Relying on multiple-source analyses based on the work systems and the process toward mobility revealed that before the “Work FOR” protocol there was no clear procedure for evaluating, reporting, supporting, and promoting patients’ walking. Even for patients who could walk independently, mobility was deemphasized. This was due to the system’s bureaucracy, lack of protocols, and lack of a designated sector responsible for promoting mobility. To address this gap, we structured a clear process, guided by written protocols, to facilitate patients’ mobility. This process was articulated by the local teams while considering their workload, work routines, and responsibilities. Staff team expressed their need for support and supervision from management and a constant need for process evaluation and feedback. Indeed, the evidence supports the strength of designing an intervention in a bottom-up process while collaborating with team members [28]. Note that a constant feedback-loop mechanism was created through the process and that NAs have expressed excitement about their involvement in the future intervention.

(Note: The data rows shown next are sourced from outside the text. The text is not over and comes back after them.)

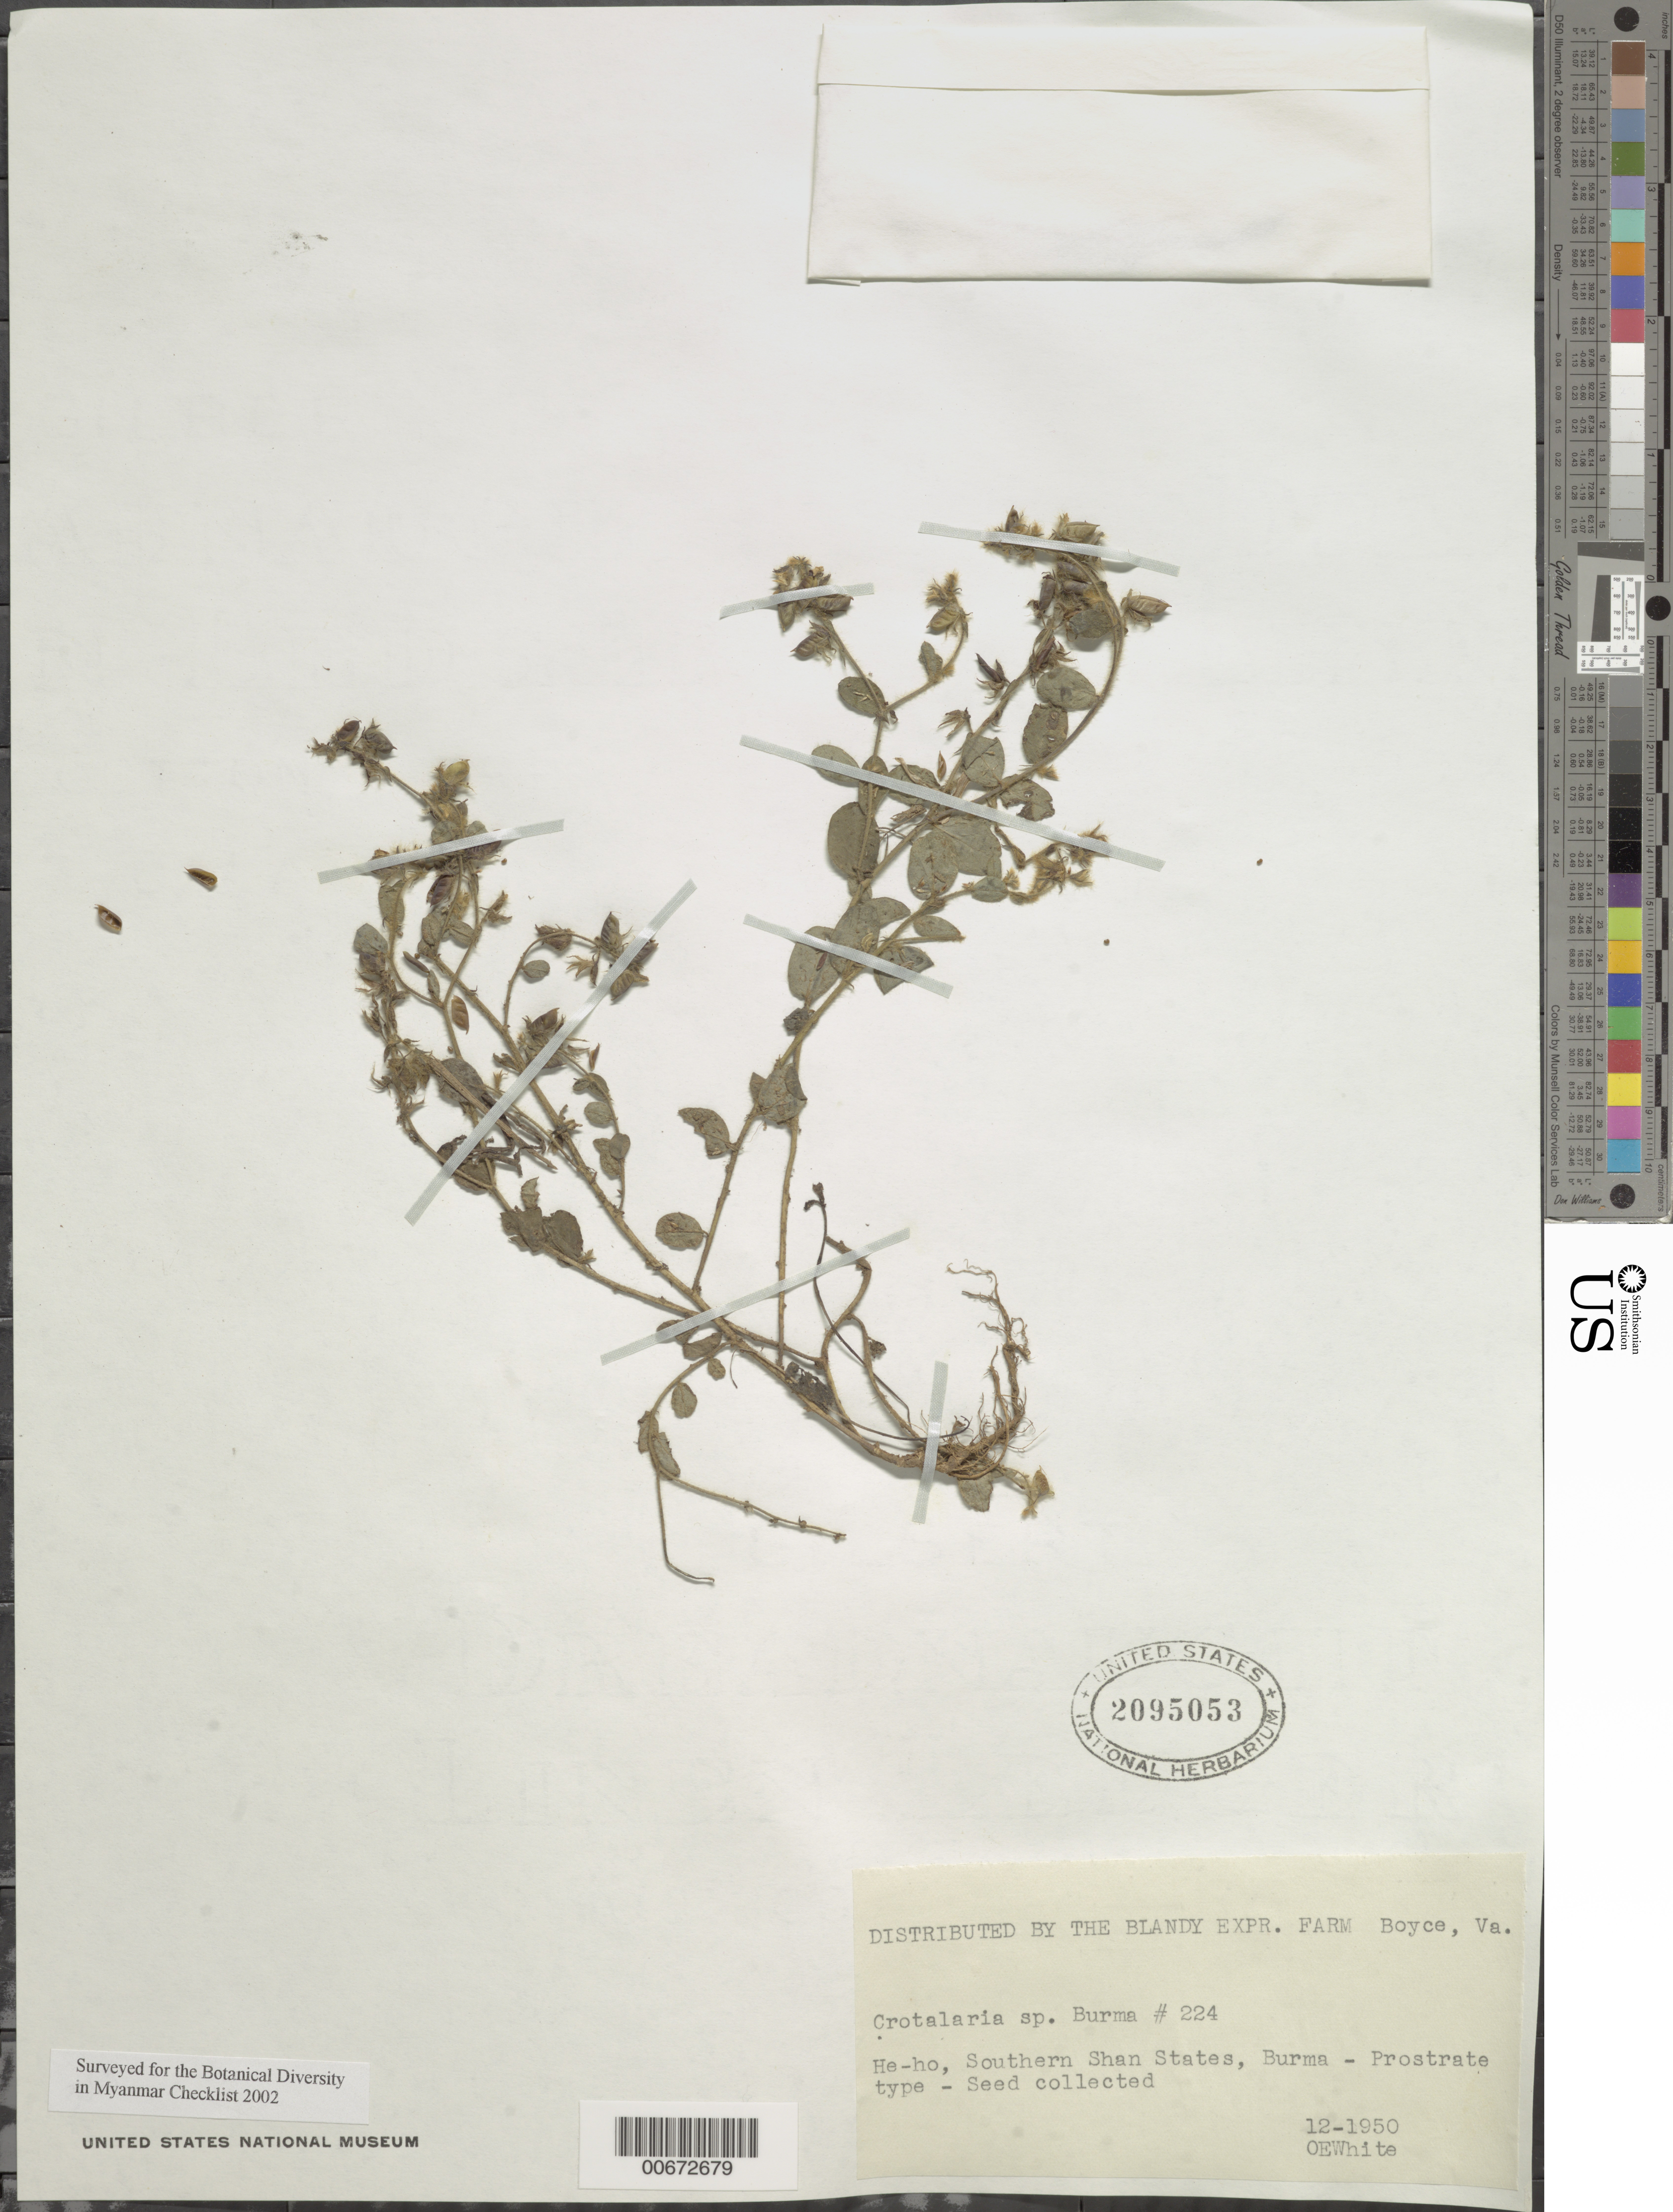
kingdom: Plantae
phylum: Tracheophyta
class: Magnoliopsida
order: Fabales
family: Fabaceae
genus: Crotalaria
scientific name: Crotalaria sp.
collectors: O. E. White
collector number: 224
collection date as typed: Dec 1950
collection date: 1950-12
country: Myanmar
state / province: Shan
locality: He-ho.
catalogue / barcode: US 2095053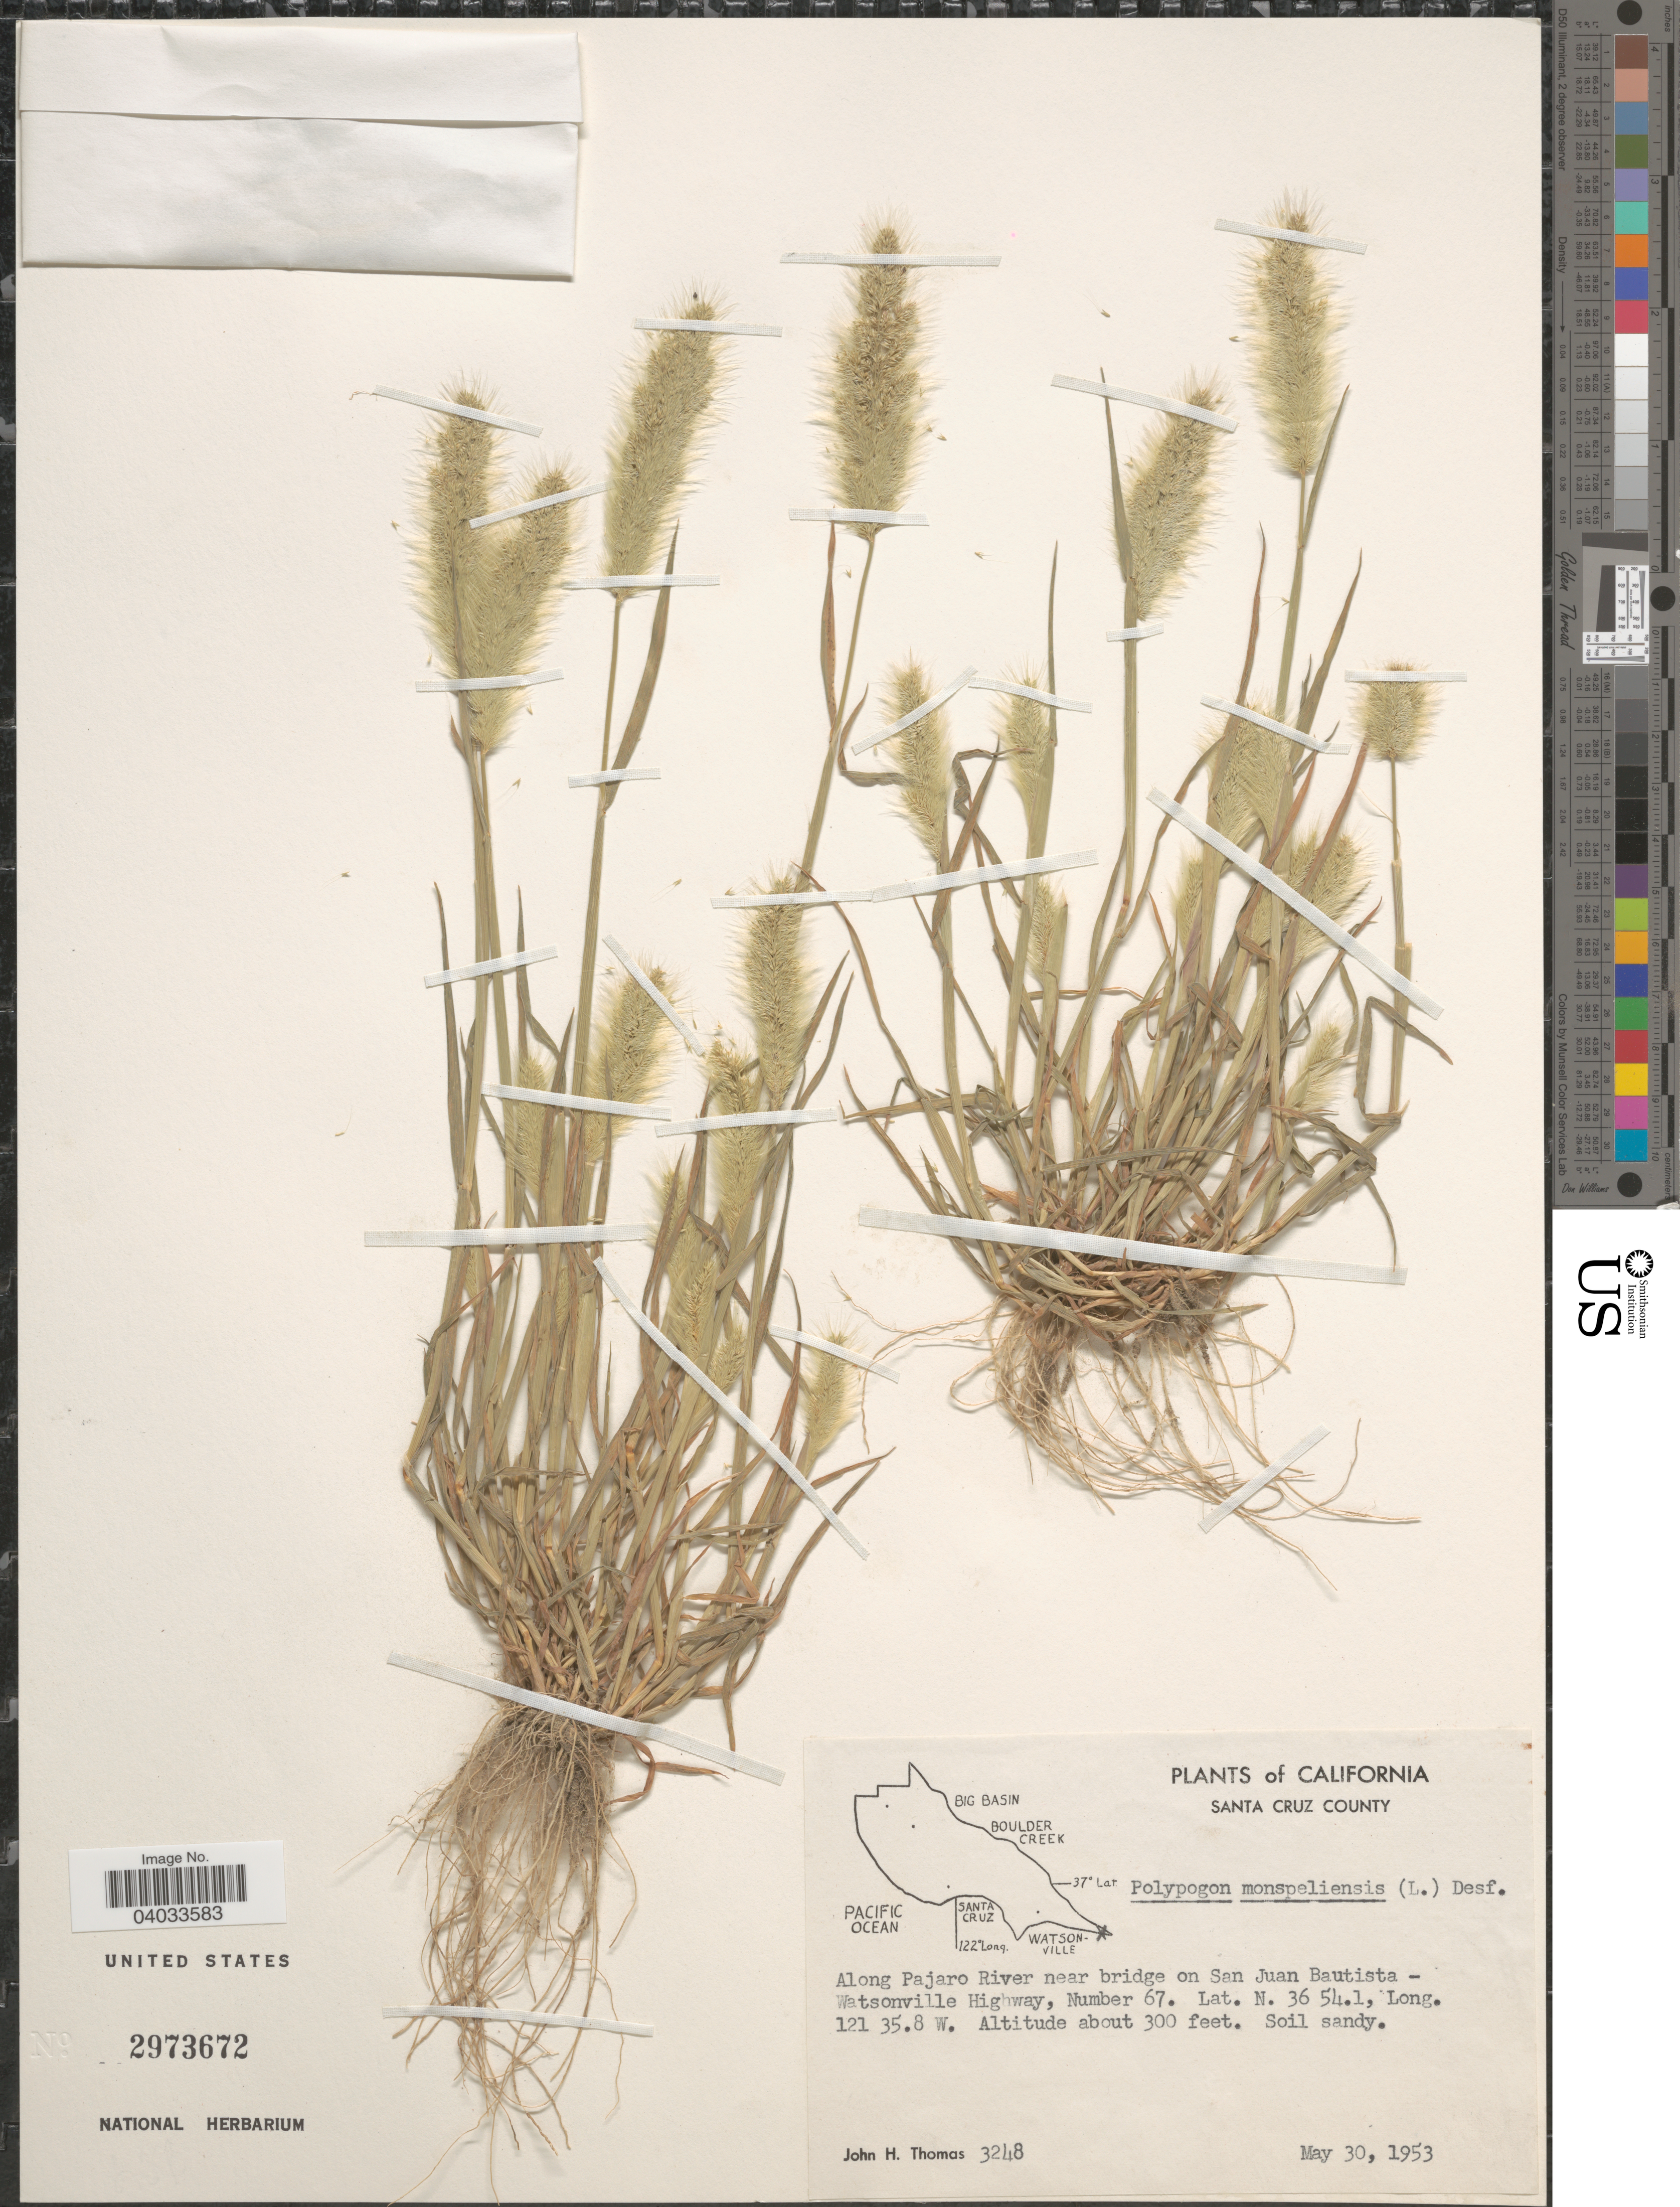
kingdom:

This study is the first to develop a model-based, site-tailored intervention for promoting in-hospital mobility; however, this process had several limitations. According to the model, all persons related to the task should be included in the analysis phase as a source of information and, consequently, involved in the intervention. In the current study, information about patients’ attitudes toward mobility was collected directly; however, information about families’ attitudes was collected indirectly, via the patients. Since families are a potential resource to support mobility, future development should focus more on the families’ point of view and consider them at an earlier stage. The intervention was designed for a relatively homogenous population of hospitalized older adults who are able to walk and are cognitively intact and therefore might not generalize to lower functioning patients. Our preliminary findings demonstrate that “Walk FOR” protocol is feasible to use in hospital internal units and its implementation can improve the knowledge, attitude and behavior of staff, which further results in significantly improved patient outcomes.


The SEIPS 2.0 model offers a comprehensive and flexible framework for developing a site-specific intervention to promote mobility. The model guides an in-depth exploration considering all persons and processes within a specific network while relying on local resources. Adopting this model may help create a sustainable intervention to significantly change clinical practice that promotes mobility and decreases negative hospital-associated patient outcomes.